*Task requirements*: The answer must be every line below that contains the string "hier".

*Given records*:
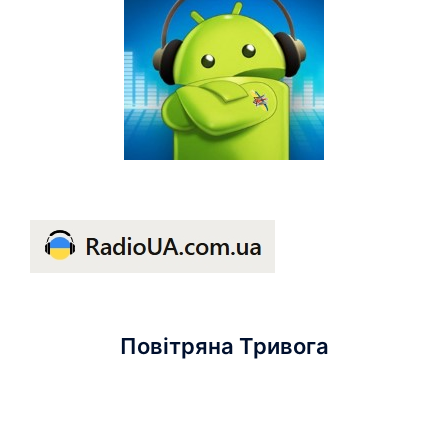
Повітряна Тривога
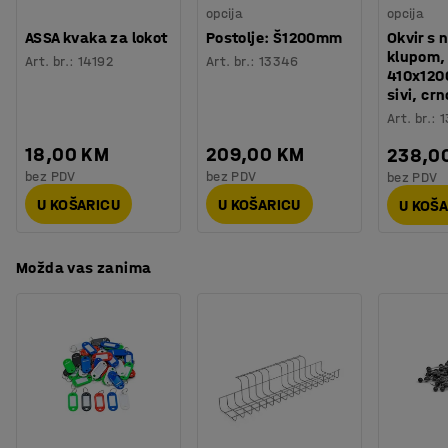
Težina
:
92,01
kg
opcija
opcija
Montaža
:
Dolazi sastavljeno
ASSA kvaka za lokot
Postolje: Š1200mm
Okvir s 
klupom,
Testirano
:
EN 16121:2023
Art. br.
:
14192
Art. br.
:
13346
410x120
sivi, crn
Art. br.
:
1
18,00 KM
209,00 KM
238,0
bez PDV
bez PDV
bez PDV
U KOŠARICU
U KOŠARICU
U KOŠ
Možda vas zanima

==

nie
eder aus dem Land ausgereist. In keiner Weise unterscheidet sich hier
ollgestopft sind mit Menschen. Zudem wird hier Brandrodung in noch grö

*Solved exercise*:
eder aus dem Land ausgereist. In keiner Weise unterscheidet sich hier
ollgestopft sind mit Menschen. Zudem wird hier Brandrodung in noch grö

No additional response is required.